Exercise material Start Marker

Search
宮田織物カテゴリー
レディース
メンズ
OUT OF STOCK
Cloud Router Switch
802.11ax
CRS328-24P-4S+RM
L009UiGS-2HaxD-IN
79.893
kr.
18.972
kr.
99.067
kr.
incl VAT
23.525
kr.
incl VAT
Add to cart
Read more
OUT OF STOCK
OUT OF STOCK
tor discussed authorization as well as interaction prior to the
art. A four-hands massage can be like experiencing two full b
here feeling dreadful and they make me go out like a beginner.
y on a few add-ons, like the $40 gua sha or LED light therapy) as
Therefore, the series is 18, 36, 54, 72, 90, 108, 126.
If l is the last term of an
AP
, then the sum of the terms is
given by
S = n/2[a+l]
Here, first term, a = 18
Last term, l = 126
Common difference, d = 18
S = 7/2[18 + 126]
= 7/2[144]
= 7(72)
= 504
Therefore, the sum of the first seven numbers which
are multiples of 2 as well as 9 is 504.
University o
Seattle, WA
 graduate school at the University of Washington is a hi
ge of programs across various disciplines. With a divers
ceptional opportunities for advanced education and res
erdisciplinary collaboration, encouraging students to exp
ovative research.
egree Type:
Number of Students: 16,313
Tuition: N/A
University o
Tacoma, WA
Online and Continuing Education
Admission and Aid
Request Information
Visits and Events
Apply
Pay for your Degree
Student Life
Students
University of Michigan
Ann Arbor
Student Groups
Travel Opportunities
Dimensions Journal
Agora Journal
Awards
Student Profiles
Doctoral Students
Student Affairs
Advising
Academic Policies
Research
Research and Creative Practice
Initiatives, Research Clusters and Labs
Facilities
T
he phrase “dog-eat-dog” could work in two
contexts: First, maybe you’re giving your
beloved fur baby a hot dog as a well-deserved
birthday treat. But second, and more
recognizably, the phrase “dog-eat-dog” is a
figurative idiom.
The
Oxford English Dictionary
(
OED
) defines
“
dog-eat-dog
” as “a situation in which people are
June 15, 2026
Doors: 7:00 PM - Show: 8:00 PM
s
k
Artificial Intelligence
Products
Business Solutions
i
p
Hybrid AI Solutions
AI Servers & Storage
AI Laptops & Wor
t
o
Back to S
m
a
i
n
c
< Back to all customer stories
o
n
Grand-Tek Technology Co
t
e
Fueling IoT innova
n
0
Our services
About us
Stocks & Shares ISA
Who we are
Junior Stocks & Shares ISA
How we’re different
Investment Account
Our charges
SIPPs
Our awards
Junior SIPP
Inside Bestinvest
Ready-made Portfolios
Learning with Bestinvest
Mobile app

Exercise material End Marker

# Task
Return the material from its start through the line with "Student Profiles", copied exactly as it appears.

# Problem solution
Search
宮田織物カテゴリー
レディース
メンズ
OUT OF STOCK
Cloud Router Switch
802.11ax
CRS328-24P-4S+RM
L009UiGS-2HaxD-IN
79.893
kr.
18.972
kr.
99.067
kr.
incl VAT
23.525
kr.
incl VAT
Add to cart
Read more
OUT OF STOCK
OUT OF STOCK
tor discussed authorization as well as interaction prior to the
art. A four-hands massage can be like experiencing two full b
here feeling dreadful and they make me go out like a beginner.
y on a few add-ons, like the $40 gua sha or LED light therapy) as
Therefore, the series is 18, 36, 54, 72, 90, 108, 126.
If l is the last term of an
AP
, then the sum of the terms is
given by
S = n/2[a+l]
Here, first term, a = 18
Last term, l = 126
Common difference, d = 18
S = 7/2[18 + 126]
= 7/2[144]
= 7(72)
= 504
Therefore, the sum of the first seven numbers which
are multiples of 2 as well as 9 is 504.
University o
Seattle, WA
 graduate school at the University of Washington is a hi
ge of programs across various disciplines. With a divers
ceptional opportunities for advanced education and res
erdisciplinary collaboration, encouraging students to exp
ovative research.
egree Type:
Number of Students: 16,313
Tuition: N/A
University o
Tacoma, WA
Online and Continuing Education
Admission and Aid
Request Information
Visits and Events
Apply
Pay for your Degree
Student Life
Students
University of Michigan
Ann Arbor
Student Groups
Travel Opportunities
Dimensions Journal
Agora Journal
Awards
Student Profiles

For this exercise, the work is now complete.